_Objective:_ Quote the whole ApacheDS transaction support post below, word for word.

Re: Partly done : [ApacheDS] Transaction support

Posted by Emmanuel Lécharny <el...@gmail.com>.
To be clear :

'partly done' means we don't yet support transactions driven by a client
request (aka RFC 5805). This will be the next step, but I tink it's not
urgent.

Also we don't have transactions for the Mavibot partition yet, as we
need to move to the newest version of Mavibot, which has not been
released yet. Again, it's not urgent.

That's it for today :-)


Le 26/02/2018 à 11:27, Emmanuel Lecharny a écrit :
> Hi guys,
> 
> I'm done with the changes in the server : all the tests are now passing green.
> 
> That means we have a JDBM based server with operation being atomic. That should solve the database corruption we have.
> 
> In the process, I also changed the way the API handle requests/responses, modifying the operation Future, removing queues that were used expect for operations that could take more than one response (Bind, Search and ExtendedOperation). We now use a simple wait/notify solution that works well. The Cursor implementation has also been slightly modified to remove the monitor in it, as it was not sued. Last not least, the operation Future.isDone() method is now returning 'true' if we have got an operation response. This is important for asunc implementation as it's a not blocking way to know if we can go on and fetch the operation (if it's not abandoned, of course).

_Material:_
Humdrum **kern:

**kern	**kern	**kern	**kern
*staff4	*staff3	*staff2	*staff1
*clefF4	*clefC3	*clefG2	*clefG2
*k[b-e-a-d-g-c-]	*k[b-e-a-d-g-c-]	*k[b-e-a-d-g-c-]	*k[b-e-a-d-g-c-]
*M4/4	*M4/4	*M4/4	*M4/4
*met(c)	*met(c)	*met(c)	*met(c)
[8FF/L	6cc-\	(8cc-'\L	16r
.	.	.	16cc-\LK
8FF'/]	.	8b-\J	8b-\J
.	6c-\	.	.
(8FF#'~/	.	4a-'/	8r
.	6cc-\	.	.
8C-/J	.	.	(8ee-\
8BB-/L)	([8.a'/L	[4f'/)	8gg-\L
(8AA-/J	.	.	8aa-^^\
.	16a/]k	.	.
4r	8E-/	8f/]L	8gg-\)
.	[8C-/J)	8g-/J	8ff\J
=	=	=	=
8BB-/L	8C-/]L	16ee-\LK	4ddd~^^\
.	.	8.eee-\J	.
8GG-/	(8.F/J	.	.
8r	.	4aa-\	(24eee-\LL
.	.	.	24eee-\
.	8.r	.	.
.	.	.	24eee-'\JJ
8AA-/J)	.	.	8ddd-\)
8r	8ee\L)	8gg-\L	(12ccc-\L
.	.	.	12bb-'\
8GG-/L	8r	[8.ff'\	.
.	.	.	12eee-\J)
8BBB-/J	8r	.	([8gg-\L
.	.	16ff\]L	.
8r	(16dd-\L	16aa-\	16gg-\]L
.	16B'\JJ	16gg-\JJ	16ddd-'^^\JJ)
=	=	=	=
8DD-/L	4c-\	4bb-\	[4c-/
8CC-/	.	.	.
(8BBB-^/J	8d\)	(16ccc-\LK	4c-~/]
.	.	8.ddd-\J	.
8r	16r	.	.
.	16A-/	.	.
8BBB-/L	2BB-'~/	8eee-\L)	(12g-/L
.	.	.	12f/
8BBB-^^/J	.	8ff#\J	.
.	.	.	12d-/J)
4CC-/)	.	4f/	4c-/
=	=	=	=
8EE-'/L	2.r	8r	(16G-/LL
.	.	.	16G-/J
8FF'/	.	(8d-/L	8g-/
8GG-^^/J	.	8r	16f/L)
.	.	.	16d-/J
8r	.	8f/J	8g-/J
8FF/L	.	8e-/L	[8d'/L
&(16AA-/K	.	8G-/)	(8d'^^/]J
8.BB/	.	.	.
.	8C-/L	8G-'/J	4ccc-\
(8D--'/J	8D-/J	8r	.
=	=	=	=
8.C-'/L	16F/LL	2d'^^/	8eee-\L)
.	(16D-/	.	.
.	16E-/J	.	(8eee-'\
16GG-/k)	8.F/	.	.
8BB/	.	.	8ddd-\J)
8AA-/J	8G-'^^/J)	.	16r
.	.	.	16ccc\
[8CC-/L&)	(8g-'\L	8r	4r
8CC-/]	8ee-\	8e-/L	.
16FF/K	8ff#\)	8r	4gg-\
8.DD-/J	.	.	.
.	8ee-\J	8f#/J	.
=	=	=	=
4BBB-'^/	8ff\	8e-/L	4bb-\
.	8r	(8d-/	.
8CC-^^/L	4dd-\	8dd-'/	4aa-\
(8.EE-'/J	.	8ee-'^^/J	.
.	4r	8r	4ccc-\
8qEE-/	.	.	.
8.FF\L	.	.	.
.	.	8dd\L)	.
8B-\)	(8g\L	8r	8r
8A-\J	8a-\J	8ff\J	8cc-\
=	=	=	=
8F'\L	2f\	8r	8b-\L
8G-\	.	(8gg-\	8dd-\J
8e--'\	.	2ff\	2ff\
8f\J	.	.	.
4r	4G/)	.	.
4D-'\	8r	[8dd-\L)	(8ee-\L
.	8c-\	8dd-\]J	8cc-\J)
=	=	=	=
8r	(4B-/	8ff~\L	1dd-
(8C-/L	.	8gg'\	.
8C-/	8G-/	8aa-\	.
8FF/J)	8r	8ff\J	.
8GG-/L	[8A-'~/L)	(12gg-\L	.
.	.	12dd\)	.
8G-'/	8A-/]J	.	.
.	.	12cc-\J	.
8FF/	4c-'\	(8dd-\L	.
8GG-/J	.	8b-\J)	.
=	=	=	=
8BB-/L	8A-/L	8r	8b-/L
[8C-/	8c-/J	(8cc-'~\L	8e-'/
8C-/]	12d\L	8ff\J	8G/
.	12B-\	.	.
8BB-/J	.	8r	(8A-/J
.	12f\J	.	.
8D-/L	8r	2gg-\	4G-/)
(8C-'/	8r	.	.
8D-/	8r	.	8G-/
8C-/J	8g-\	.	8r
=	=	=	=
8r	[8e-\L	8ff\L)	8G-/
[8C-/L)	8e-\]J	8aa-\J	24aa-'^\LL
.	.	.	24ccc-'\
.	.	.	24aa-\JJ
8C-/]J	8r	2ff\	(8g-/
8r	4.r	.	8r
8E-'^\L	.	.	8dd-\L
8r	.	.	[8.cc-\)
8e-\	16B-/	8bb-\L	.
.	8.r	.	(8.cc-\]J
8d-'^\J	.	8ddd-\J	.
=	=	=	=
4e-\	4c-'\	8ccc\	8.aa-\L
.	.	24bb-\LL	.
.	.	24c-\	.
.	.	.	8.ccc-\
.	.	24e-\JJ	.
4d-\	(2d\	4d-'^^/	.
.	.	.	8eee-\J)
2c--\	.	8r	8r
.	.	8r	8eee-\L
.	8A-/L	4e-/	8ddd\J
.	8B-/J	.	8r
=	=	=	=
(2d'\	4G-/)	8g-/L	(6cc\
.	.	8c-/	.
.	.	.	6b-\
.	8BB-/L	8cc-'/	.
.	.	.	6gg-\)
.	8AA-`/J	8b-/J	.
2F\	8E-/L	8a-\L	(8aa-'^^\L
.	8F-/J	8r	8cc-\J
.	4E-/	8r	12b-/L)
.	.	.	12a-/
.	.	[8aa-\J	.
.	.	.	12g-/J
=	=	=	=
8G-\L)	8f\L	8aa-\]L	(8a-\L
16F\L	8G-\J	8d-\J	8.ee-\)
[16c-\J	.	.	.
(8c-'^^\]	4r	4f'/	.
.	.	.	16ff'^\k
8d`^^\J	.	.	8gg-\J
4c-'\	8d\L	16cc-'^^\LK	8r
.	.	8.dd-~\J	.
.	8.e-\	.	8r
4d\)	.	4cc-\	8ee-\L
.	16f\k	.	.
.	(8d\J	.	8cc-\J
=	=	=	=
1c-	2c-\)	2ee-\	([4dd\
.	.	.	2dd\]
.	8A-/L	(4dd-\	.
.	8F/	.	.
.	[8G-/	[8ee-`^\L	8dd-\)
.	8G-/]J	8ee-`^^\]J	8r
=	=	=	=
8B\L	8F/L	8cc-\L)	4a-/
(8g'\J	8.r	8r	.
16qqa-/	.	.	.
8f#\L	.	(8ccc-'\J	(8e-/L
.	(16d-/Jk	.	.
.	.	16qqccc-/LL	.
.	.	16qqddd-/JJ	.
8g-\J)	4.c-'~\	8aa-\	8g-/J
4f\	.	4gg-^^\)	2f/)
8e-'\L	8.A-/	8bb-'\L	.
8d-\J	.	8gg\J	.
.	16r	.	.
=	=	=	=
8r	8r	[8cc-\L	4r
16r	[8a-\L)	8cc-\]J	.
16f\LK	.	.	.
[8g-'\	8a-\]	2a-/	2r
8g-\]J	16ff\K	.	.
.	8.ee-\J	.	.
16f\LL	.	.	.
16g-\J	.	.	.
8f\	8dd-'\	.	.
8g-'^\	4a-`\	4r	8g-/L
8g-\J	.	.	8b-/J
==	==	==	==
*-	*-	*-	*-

_Response to this exercise:_
Re: Partly done : [ApacheDS] Transaction support

Posted by Emmanuel Lécharny <el...@gmail.com>.
To be clear :

'partly done' means we don't yet support transactions driven by a client
request (aka RFC 5805). This will be the next step, but I tink it's not
urgent.

Also we don't have transactions for the Mavibot partition yet, as we
need to move to the newest version of Mavibot, which has not been
released yet. Again, it's not urgent.

That's it for today :-)


Le 26/02/2018 à 11:27, Emmanuel Lecharny a écrit :
> Hi guys,
> 
> I'm done with the changes in the server : all the tests are now passing green.
> 
> That means we have a JDBM based server with operation being atomic. That should solve the database corruption we have.
> 
> In the process, I also changed the way the API handle requests/responses, modifying the operation Future, removing queues that were used expect for operations that could take more than one response (Bind, Search and ExtendedOperation). We now use a simple wait/notify solution that works well. The Cursor implementation has also been slightly modified to remove the monitor in it, as it was not sued. Last not least, the operation Future.isDone() method is now returning 'true' if we have got an operation response. This is important for asunc implementation as it's a not blocking way to know if we can go on and fetch the operation (if it's not abandoned, of course).